Location: Plant Science ResearchTitle: Genetic mapping of MlUM15: an Aegilops neglecta-derived powdery mildew resistance gene in common wheat Author
Submitted to: Crop Science
Publication Type: Peer Reviewed Journal
Publication Acceptance Date: 1/16/2014
Publication Date: 4/25/2014
Citation: Worthington, M., Lyerly, J., Petersen, S., Brown Guedira, G.L., Marshall, D.S., Cowger, C., Parks, W.R., Murphy, J.P. 2014. Genetic mapping of MlUM15: an Aegilops neglecta-derived powdery mildew resistance gene in common wheat. Crop Science. 54:1397-1406. Interpretive Summary: Powdery mildew is a major fungal disease of wheat in cool and humid climates. Genes that make wheat resistant to specific races of mildew provide a reliable, economical, and environmentally benign form of disease prevention. Molecular markers can allow breeders to “pyramid” several major genes for powdery mildew resistance into a single wheat line, which should make the resistance of that line last longer. The wheat germplasm line NC09BGTUM15 (NC-UM15) has the first form of powdery mildew resistance that was crossed into wheat from the wild wheat relative called Aegilops neglecta. Greenhouse and field tests of families from a cross between NC-UM15 and the susceptible wheat line ‘Saluda’ showed that this resistance was provided by a single dominant gene. Several different kinds of molecular markers were identified on the long arm of wheat chromosome 7A that were associated with this resistance gene. A powdery mildew resistance gene with several forms, or alleles, called Pm1 had previously been identified on the same arm of chromosome 7A, along with several other mildew resistance genes that are probably also new. Tests using 21 powdery mildew isolates showed that NC-UM15 had a different disease response pattern from that of many genes previously mapped to that chromosome arm, including all alleles of Pm1. Therefore, the MlUM15 resistance gene is most likely a new source of powdery mildew resistance.

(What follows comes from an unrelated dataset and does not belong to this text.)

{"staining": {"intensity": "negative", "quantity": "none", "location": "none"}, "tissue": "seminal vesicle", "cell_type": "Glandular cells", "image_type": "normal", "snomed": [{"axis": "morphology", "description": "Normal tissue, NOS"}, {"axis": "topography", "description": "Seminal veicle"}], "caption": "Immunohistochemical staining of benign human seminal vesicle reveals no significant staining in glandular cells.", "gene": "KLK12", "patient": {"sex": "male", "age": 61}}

However, further tests will be required to clarify the relationship between MlUM15 and other Pm genes in this complex region of chromosome 7A.

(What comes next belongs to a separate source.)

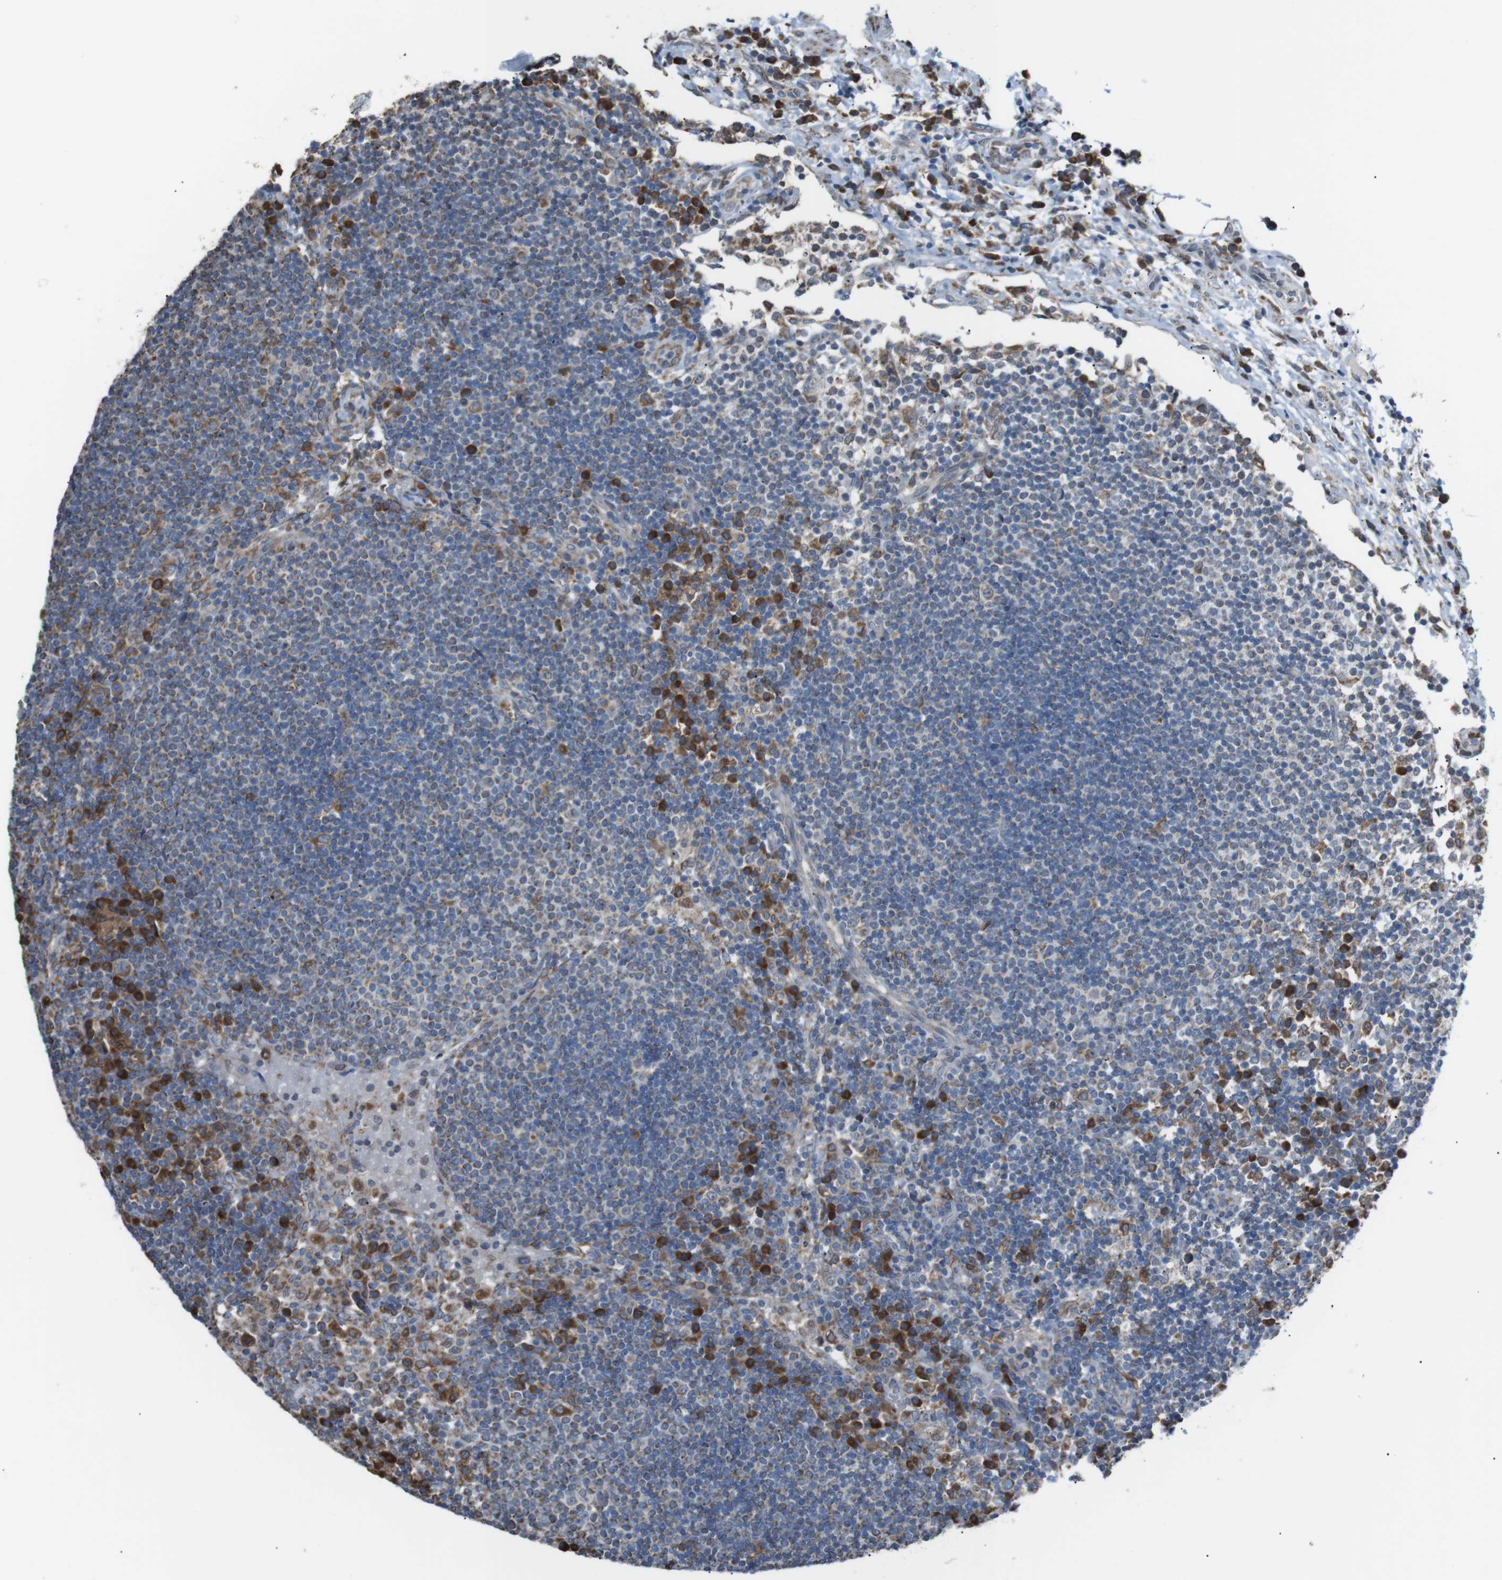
{"staining": {"intensity": "negative", "quantity": "none", "location": "none"}, "tissue": "lymph node", "cell_type": "Germinal center cells", "image_type": "normal", "snomed": [{"axis": "morphology", "description": "Normal tissue, NOS"}, {"axis": "topography", "description": "Lymph node"}], "caption": "The photomicrograph shows no significant staining in germinal center cells of lymph node. (Brightfield microscopy of DAB (3,3'-diaminobenzidine) immunohistochemistry (IHC) at high magnification).", "gene": "CISD2", "patient": {"sex": "female", "age": 53}}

Technical Abstract: Powdery mildew, caused by Blumeria graminis DC f. sp. tritici, is a major fungal disease of wheat (Triticum aestivum L.) in cool and humid climates. Race-specific host plant resistance is a reliable, economical, and environmentally benign form of disease prevention. The identification of molecular markers tightly linked with qualitative resistance genes can facilitate marker-assisted selection and enable breeders to pyramid several major genes for powdery mildew resistance into a single cultivar, thereby increasing the durability of race-specific sources of disease resistance. The wheat germplasm line NC09BGTUM15 (NC-UM15) possesses the first form of powdery mildew resistance introgressed from Aegilops neglecta Req. ex Bertol. Greenhouse and field evaluations of F2:3 families derived from a cross between NC-UM15 and the susceptible cultivar ‘Saluda’ indicated that a single dominant gene conferred resistance to powdery mildew. Bulked segregant analysis (BSA) showed that several simple sequence repeat (SSR), sequence tag site (STS), and single nucleotide polymorphism (SNP) markers specific to chromosome arm 7AL segregated with the resistance gene. One STS, three SNP, and three SSR markers were closely linked to the MlUM15 resistance gene on chromosome 7AL. The most likely order was Xwmc525/s8057-0.7 cM-Xcfa2257-0.4 cM-resistance gene-0.8 cM-Xcfa2240-2.8 cM-Xmag2185-3.4cM-s2929-5.4 cM-s4434. The multi-allelic Pm1 locus and several other temporarily designated genes map to this region of chromosome 7AL. Detached leaf tests conducted with 21 powdery mildew isolates revealed that NC-UM15 had a different disease response pattern from genotypes carrying Pm37, five temporarily designed genes in the area, and all alleles of the Pm1 complex. The MlUM15 resistance gene is most likely a novel source of powdery mildew resistance. However, further detached leaf and allelism tests with Pm1 and temporarily designated genes will be required to elucidate the relationship between MlUM15 and other Pm loci in this complex region of 7AL.